風邪との違いとして、ヒトメタニューモウイルス感染では高熱や激しい咳が特徴で、重症化しやすい点が挙げられます。また、風邪は年間を通して発生する一方、ヒトメタニューモウイルスは冬から春に流行することが多い点でも異なります。

予防策として、手洗い、アルコール消毒、咳エチケット、マスクの着用が効果的です。人混みを避け、体調不良時には十分な休養を取りましょう。特に、症状が長引いたり、高熱や呼吸困難がみられたりする場合は、早めに医師に相談してください。ヒトメタニューモウイルス感染の可能性がある場合、適切な診断と治療が重要です。

新型コロナウイルスと同様に今後、世界的に流行する可能性はありますか?

ヒトメタニューモウイルスが、新型コロナウイルスのように世界的に流行する可能性はありますか。

五藤 良将 医師五藤先生

ヒトメタニューモウイルスが新型コロナウイルスのように、世界的な大流行を引き起こす可能性は低いと考えられています。ヒトメタニューモウイルスはすでに広く存在し、多くの人が幼少期に感染して免疫を獲得しているため、新型コロナウイルスのように「未知のウイルス」として急速に広がるリスクは小さいと言えるでしょう。また、ヒトメタニューモウイルスの感染力はインフルエンザやRSウイルスと同程度であり、無症状者からの感染が少ないため、爆発的な感染拡大は起こりにくいとされています。

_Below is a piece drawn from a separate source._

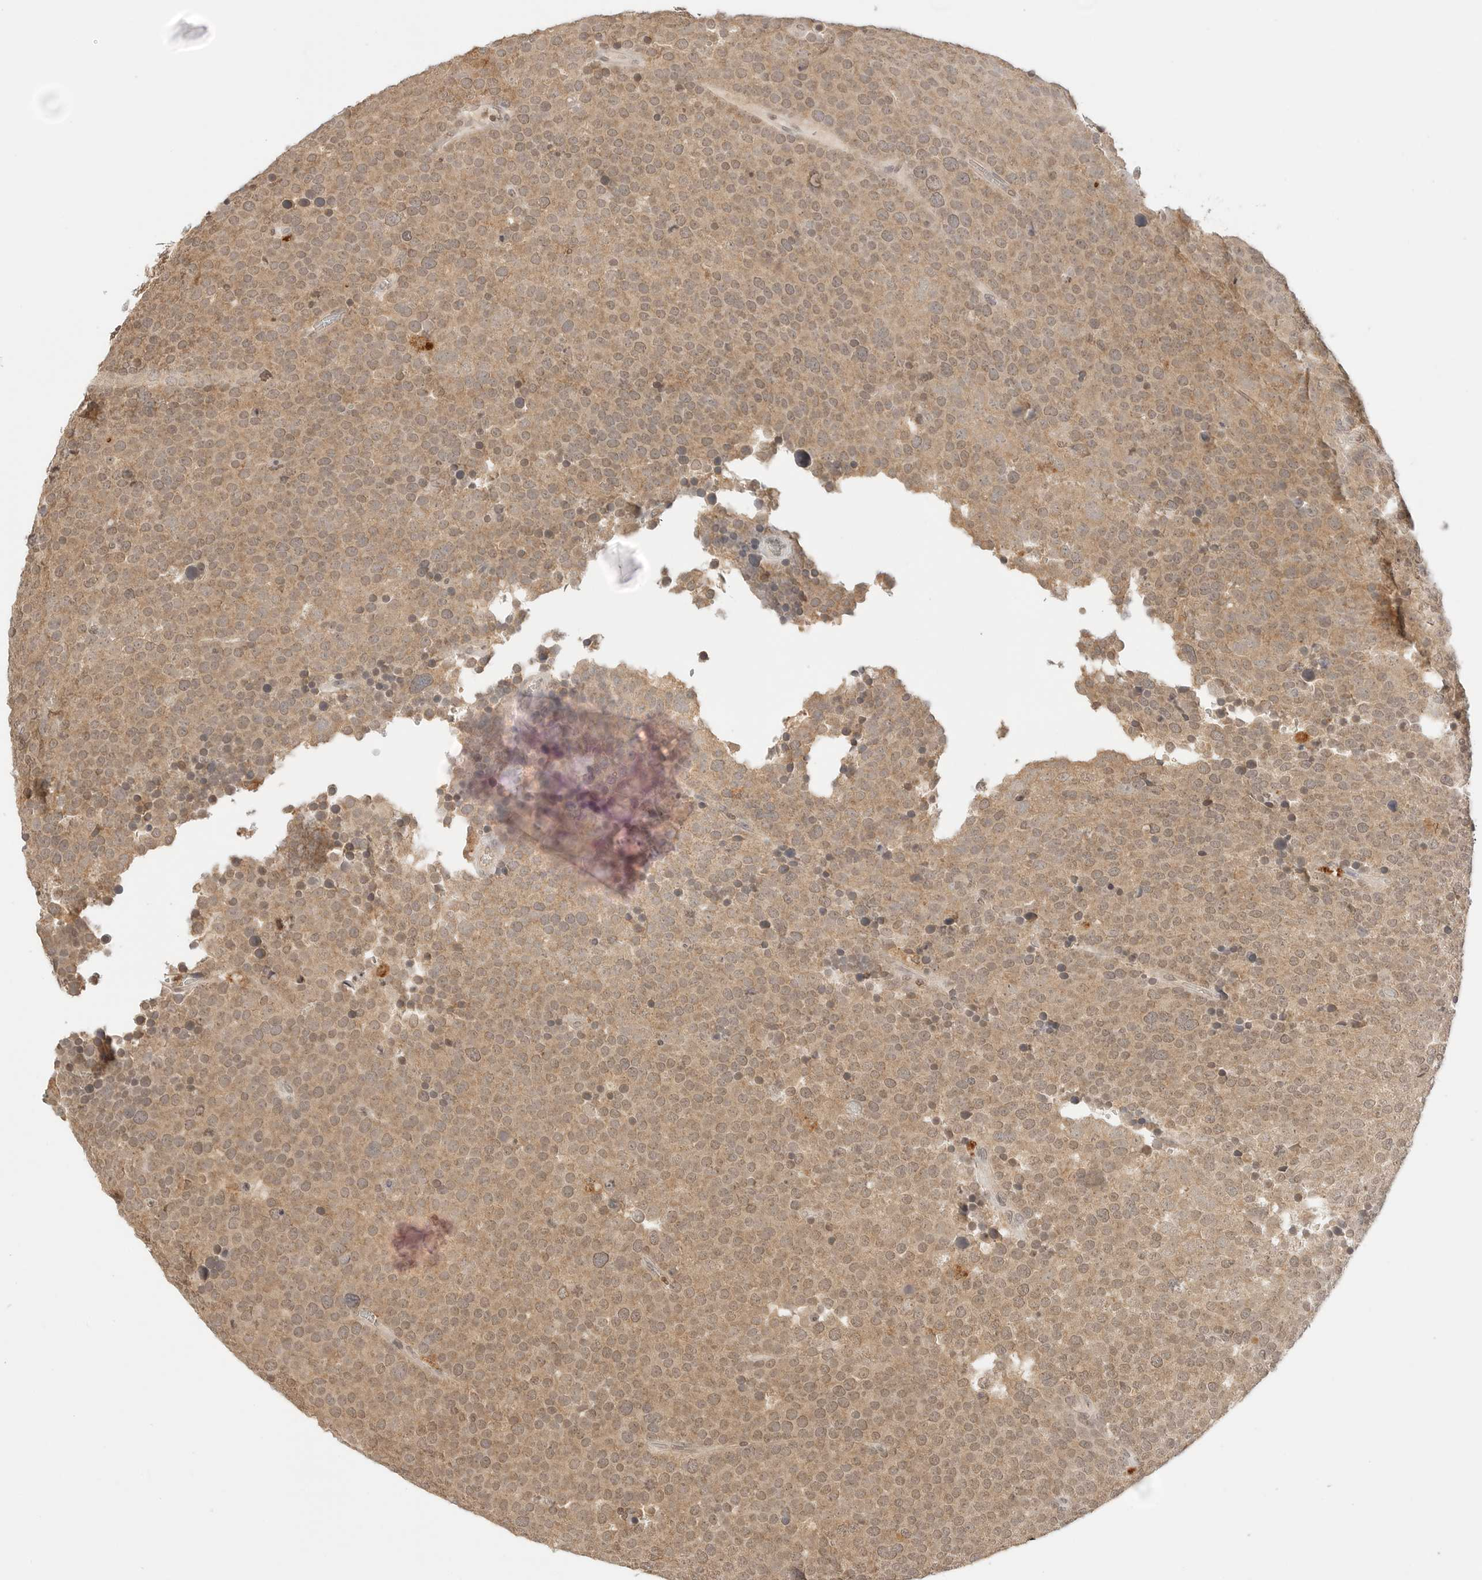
{"staining": {"intensity": "moderate", "quantity": ">75%", "location": "cytoplasmic/membranous"}, "tissue": "testis cancer", "cell_type": "Tumor cells", "image_type": "cancer", "snomed": [{"axis": "morphology", "description": "Seminoma, NOS"}, {"axis": "topography", "description": "Testis"}], "caption": "IHC (DAB (3,3'-diaminobenzidine)) staining of testis cancer shows moderate cytoplasmic/membranous protein expression in approximately >75% of tumor cells.", "gene": "EPHA1", "patient": {"sex": "male", "age": 71}}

ただし、ヒトメタニューモウイルスは免疫力が低い乳幼児や高齢者にとっては重症化のリスクがあり、季節性の流行によって医療機関に負担をかける可能性があります。そのため、手洗いやマスクの着用など、日常的な感染予防策が大切です。

編集部まとめ

WHOは「北半球で急性呼吸器感染症が増加している」と報告し、「ヒトメタニューモウイルスもその一因となっている」と指摘しました。ヒトメタニューモウイルスは主に冬から春にかけて流行し、乳幼児や高齢者を中心に感染しやすいウイルスです。軽度の症状が多い一方、重症化すると気管支炎や肺炎を引き起こすことがあります。ただし、新型コロナウイルスのように世界的なパンデミックを引き起こす可能性は低いと考えられています。感染予防の基本として、手洗いやマスク着用、咳エチケットを心がけることが重要です。特に免疫力の低い人々を守るため、周囲への配慮も求められます。重症化のリスクがある場合は早めに医療機関を受診し、適切な診断と治療を受けましょう。日常生活での予防策を取り入れ、感染拡大を防ぐ努力が大切です。